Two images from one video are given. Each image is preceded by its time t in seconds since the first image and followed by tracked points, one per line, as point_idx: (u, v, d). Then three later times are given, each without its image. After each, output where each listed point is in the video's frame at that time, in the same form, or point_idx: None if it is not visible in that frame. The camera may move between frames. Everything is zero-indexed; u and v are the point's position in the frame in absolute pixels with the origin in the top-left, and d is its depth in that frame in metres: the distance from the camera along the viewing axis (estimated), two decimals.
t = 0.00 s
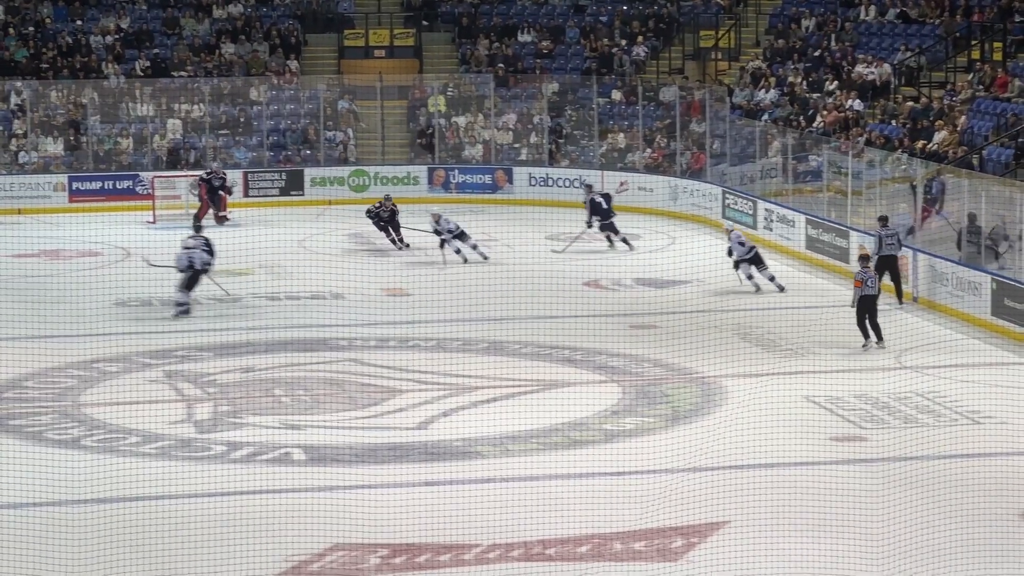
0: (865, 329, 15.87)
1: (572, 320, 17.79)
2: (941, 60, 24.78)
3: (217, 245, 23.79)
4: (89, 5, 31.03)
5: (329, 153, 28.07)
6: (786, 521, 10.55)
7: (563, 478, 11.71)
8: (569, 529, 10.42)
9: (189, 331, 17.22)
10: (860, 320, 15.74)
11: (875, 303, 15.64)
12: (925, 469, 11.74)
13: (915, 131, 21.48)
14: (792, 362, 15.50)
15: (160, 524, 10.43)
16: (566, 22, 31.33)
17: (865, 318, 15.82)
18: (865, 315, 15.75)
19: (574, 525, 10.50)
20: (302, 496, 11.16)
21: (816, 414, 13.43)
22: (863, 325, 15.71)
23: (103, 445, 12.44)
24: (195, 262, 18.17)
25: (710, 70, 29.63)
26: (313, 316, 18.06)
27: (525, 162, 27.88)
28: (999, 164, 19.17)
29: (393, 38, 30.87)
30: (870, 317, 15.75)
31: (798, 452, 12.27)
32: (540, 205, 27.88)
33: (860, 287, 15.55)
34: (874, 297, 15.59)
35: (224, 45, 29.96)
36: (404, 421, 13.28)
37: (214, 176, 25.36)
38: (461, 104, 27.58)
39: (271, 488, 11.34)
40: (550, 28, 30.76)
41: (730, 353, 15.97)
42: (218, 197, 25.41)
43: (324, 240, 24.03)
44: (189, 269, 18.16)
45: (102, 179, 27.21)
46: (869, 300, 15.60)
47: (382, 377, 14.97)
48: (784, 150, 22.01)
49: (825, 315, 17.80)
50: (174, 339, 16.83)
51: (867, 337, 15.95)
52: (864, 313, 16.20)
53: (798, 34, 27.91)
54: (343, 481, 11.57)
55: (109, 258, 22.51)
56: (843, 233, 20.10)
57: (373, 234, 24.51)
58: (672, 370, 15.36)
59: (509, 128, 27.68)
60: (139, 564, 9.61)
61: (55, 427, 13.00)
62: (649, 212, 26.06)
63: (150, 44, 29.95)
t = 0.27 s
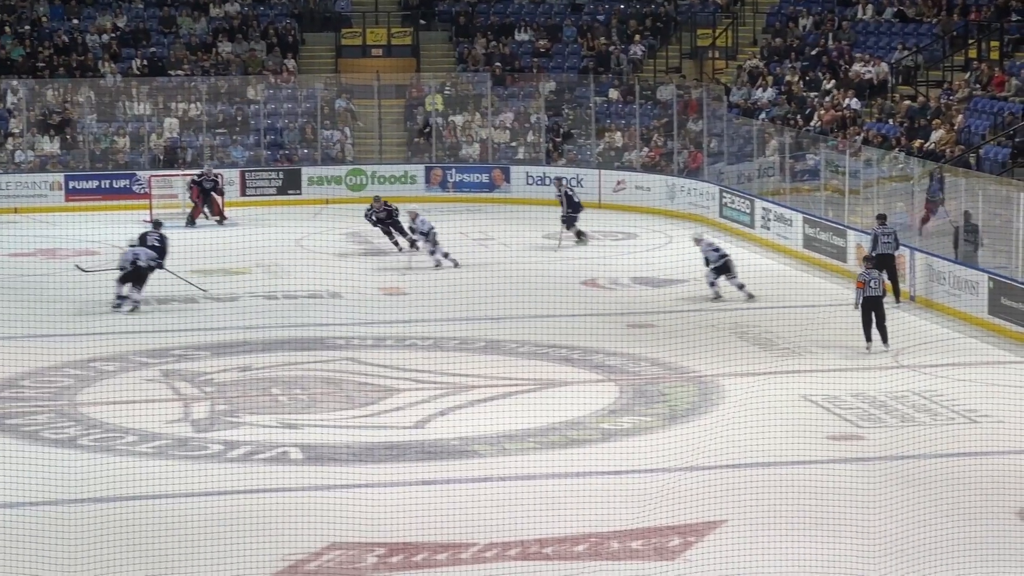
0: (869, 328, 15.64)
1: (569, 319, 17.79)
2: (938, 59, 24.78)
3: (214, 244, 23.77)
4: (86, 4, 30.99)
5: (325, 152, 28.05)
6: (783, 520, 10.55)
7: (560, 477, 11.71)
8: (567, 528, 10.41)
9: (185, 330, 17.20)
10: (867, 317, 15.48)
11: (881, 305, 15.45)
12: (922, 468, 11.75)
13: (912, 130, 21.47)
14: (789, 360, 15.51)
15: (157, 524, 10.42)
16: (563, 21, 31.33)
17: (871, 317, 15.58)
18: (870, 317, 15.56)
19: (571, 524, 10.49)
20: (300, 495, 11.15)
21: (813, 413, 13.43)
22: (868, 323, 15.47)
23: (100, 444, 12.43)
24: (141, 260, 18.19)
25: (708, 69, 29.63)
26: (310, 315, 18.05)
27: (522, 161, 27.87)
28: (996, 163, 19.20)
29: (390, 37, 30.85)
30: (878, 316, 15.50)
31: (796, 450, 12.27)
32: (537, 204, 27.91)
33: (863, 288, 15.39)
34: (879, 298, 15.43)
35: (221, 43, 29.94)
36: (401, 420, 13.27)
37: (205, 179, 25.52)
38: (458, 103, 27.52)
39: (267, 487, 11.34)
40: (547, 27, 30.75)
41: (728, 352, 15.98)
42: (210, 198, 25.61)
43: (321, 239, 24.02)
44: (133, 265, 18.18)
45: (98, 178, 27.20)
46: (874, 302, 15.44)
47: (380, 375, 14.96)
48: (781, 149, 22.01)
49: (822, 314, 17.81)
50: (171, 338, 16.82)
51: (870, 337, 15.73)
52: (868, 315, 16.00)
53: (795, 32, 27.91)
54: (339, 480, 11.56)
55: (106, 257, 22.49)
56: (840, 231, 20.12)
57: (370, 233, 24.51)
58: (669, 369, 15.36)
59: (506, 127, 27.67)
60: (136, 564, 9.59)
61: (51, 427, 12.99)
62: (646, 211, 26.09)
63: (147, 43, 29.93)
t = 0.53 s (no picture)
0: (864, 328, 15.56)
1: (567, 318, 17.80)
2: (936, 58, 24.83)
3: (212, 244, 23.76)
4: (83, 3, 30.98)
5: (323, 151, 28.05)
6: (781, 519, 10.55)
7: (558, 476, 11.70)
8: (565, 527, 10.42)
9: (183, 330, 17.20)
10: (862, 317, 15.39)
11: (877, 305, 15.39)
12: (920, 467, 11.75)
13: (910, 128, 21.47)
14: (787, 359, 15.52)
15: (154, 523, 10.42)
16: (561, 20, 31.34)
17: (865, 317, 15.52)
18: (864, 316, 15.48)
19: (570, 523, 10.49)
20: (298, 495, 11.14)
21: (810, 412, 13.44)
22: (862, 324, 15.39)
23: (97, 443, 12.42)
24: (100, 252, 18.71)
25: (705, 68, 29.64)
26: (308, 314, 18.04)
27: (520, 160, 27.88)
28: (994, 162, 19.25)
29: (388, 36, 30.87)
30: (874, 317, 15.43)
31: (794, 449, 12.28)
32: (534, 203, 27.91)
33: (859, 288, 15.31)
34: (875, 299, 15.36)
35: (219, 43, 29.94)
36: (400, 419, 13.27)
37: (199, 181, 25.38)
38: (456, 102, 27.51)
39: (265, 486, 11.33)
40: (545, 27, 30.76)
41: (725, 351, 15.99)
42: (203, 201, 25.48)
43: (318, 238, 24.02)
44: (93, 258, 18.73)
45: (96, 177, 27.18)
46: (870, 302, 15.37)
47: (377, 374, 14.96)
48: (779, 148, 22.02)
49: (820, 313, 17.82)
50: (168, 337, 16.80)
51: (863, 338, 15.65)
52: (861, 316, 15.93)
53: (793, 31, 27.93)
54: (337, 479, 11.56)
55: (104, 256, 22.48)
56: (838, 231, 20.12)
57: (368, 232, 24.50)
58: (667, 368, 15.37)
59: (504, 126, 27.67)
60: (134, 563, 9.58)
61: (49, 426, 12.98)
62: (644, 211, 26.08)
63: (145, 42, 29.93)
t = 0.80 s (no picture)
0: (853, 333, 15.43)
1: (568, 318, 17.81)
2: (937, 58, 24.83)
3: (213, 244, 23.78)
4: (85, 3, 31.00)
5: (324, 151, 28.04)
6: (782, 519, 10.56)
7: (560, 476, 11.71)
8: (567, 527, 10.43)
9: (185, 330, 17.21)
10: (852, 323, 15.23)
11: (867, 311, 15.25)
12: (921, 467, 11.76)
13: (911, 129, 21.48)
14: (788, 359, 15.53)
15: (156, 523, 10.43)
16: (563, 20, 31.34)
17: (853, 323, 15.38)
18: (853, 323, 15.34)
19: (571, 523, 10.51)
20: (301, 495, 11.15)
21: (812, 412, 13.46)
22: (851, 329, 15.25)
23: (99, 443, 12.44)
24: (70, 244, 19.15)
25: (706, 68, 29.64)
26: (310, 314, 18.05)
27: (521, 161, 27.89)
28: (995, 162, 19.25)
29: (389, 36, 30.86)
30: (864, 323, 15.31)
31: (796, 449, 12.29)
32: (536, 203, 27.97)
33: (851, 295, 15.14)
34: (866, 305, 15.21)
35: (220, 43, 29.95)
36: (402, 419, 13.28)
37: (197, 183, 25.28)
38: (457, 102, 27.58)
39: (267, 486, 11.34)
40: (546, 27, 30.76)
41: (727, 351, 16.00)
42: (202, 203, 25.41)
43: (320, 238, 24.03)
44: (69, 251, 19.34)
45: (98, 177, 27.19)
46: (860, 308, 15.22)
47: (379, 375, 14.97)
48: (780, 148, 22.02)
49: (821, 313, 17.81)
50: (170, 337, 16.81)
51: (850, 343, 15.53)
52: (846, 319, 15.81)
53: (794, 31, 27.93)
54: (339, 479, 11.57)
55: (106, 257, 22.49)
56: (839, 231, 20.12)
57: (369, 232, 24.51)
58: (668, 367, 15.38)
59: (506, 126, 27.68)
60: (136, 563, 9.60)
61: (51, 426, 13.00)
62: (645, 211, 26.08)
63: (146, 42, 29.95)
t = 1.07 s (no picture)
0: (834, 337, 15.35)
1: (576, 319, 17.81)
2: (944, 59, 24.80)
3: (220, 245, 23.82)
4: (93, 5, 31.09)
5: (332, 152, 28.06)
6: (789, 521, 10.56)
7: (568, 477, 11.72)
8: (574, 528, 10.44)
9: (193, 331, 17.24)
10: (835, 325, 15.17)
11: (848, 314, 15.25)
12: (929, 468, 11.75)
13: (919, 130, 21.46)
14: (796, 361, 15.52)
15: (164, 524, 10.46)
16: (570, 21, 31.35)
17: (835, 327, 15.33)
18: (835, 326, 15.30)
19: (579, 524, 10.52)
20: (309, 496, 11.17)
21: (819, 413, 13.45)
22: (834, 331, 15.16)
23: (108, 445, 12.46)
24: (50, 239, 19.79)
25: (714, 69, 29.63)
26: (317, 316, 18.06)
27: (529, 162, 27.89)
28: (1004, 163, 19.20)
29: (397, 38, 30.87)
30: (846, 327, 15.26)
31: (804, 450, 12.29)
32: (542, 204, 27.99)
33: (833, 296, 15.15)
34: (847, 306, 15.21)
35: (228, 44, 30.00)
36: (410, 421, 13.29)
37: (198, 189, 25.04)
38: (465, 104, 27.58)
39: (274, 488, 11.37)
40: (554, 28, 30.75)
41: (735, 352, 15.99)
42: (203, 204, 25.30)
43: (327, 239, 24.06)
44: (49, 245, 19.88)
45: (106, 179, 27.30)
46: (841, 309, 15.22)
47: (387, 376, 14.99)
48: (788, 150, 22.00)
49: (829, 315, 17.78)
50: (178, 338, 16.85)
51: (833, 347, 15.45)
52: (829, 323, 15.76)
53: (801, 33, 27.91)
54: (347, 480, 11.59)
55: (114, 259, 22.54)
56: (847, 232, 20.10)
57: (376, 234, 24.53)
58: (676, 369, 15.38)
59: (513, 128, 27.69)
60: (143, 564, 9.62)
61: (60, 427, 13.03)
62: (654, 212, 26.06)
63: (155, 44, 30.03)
---
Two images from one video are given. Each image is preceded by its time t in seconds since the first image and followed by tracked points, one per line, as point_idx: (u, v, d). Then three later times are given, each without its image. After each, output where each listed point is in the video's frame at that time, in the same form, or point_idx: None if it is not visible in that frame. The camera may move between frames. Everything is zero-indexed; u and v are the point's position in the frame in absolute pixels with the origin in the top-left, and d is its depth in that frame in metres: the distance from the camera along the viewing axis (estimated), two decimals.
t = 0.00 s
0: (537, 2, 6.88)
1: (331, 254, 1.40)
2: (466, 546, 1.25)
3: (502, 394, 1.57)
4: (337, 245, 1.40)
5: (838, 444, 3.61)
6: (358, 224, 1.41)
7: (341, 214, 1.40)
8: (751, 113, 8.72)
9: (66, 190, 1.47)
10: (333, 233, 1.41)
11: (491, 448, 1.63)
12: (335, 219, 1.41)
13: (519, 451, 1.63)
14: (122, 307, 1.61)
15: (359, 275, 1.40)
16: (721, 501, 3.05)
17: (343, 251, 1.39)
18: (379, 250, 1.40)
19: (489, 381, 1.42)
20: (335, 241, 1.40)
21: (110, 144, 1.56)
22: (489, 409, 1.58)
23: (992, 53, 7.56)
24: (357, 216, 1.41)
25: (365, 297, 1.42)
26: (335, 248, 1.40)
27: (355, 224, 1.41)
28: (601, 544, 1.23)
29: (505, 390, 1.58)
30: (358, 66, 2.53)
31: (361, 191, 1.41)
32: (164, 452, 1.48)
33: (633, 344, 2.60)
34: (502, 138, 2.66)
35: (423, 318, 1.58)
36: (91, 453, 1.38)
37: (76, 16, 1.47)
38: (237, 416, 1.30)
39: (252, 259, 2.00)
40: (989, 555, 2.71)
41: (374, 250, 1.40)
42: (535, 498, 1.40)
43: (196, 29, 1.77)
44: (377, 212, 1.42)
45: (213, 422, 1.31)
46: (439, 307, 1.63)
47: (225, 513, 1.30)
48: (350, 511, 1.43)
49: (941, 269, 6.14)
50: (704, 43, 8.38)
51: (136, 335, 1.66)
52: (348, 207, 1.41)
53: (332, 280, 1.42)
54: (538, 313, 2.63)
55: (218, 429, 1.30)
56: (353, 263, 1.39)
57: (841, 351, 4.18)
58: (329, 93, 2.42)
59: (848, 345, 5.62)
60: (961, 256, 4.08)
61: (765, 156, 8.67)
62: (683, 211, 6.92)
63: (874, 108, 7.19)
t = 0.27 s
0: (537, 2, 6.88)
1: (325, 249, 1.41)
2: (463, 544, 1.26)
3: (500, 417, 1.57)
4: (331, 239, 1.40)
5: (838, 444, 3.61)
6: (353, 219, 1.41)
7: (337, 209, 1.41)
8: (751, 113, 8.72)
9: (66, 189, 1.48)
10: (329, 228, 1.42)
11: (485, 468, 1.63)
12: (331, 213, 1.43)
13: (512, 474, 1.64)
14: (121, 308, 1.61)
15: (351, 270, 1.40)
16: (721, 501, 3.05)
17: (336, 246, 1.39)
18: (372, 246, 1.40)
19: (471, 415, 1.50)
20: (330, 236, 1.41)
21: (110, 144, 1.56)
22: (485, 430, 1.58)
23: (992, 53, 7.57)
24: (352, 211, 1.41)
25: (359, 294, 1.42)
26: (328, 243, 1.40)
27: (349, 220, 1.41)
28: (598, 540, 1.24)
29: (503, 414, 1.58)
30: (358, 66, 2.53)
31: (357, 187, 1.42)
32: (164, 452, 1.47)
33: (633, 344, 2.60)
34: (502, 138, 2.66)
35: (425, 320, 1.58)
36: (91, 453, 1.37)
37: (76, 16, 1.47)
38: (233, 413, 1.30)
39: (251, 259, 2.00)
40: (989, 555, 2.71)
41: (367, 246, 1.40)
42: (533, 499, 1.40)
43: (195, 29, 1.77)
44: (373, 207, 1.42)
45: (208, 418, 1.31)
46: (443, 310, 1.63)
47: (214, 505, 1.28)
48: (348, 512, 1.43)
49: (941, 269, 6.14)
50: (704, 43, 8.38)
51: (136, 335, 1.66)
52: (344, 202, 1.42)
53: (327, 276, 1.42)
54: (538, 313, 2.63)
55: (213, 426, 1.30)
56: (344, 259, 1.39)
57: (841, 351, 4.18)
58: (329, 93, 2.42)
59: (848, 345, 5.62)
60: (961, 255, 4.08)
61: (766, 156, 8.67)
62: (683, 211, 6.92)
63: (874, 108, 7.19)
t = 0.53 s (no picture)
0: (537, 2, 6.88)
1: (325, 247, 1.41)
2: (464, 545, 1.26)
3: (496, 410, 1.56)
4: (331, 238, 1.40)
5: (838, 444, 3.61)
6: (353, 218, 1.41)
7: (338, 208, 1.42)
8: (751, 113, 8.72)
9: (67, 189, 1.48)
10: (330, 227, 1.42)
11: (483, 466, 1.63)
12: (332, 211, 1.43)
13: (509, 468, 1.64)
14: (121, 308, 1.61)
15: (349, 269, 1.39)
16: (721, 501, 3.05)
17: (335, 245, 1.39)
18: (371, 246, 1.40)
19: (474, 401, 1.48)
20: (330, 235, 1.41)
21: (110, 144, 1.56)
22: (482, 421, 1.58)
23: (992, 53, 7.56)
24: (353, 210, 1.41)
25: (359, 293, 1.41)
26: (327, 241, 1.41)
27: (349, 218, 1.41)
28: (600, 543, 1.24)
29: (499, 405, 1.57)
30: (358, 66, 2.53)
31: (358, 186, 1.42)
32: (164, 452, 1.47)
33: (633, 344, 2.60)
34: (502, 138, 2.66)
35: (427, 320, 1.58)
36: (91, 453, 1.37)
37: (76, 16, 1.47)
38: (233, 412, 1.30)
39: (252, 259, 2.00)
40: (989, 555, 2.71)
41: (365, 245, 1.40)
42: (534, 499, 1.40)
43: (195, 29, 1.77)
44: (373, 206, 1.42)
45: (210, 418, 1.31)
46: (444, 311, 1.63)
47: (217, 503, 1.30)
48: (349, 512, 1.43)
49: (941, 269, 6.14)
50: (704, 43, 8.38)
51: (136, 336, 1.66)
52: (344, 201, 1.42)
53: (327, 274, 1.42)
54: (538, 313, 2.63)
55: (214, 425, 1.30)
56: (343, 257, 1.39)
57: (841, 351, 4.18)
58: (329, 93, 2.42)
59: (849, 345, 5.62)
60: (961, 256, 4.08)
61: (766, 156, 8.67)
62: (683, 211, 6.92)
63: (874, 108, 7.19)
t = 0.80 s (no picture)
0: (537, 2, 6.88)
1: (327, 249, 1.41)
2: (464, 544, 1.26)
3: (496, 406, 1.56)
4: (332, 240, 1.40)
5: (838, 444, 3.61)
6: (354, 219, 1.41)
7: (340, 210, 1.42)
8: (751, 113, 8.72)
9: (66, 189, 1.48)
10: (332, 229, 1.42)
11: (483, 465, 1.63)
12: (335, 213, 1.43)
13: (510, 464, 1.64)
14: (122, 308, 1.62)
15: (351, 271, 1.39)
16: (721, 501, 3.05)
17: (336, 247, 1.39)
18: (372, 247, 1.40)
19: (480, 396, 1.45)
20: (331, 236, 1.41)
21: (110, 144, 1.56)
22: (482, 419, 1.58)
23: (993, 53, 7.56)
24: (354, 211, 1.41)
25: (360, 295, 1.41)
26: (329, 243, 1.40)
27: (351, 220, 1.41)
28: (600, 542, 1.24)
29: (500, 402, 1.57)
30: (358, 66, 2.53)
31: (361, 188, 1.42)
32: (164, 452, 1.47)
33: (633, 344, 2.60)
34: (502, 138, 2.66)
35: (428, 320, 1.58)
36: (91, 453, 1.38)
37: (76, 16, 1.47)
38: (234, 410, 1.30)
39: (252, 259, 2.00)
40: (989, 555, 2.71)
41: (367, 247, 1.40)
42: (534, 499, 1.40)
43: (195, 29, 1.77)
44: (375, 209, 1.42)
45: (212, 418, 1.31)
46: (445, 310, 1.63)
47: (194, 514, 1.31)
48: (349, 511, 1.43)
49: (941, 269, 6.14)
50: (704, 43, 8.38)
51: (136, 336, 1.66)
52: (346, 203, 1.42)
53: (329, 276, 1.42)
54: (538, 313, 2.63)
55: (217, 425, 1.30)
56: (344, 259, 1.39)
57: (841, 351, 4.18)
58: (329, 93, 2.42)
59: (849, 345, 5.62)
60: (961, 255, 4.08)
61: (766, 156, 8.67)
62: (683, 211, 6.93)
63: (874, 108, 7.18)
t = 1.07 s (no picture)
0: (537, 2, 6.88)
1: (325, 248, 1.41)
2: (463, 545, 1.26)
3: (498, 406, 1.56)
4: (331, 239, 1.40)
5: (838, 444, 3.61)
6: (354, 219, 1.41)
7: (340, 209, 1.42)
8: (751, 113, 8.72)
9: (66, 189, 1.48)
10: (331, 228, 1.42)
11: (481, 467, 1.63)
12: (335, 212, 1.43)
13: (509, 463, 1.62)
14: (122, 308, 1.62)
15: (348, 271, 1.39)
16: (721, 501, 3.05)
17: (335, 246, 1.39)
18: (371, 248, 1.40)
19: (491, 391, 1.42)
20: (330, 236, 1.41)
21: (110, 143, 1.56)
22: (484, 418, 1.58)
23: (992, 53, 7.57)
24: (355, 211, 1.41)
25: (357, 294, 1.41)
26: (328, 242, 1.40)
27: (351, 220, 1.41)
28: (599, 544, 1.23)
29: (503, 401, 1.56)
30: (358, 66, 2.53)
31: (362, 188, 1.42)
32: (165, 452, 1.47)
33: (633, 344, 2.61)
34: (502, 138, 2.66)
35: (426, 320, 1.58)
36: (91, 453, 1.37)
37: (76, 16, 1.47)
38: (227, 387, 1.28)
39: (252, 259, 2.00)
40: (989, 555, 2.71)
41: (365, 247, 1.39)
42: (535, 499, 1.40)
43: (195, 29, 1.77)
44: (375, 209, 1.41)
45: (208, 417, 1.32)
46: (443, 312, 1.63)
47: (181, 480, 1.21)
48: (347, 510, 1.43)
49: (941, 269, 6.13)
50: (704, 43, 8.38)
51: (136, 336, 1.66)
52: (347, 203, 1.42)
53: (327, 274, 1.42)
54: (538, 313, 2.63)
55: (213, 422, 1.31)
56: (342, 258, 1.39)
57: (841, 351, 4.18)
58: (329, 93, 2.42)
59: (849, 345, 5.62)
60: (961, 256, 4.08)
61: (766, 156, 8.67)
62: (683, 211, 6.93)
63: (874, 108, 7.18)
---
Whatever else the listing above holds, retype exactly only the lines from the one containing "32: (164, 452, 1.48)" to the one containing "46: (439, 307, 1.63)", both ends kept.

> **Solution to this problem**:
32: (164, 452, 1.48)
33: (633, 344, 2.60)
34: (502, 138, 2.66)
35: (423, 318, 1.58)
36: (91, 453, 1.38)
37: (76, 16, 1.47)
38: (237, 416, 1.30)
39: (252, 259, 2.00)
40: (989, 555, 2.71)
41: (374, 250, 1.40)
42: (535, 498, 1.40)
43: (196, 29, 1.77)
44: (377, 212, 1.42)
45: (213, 422, 1.31)
46: (439, 307, 1.63)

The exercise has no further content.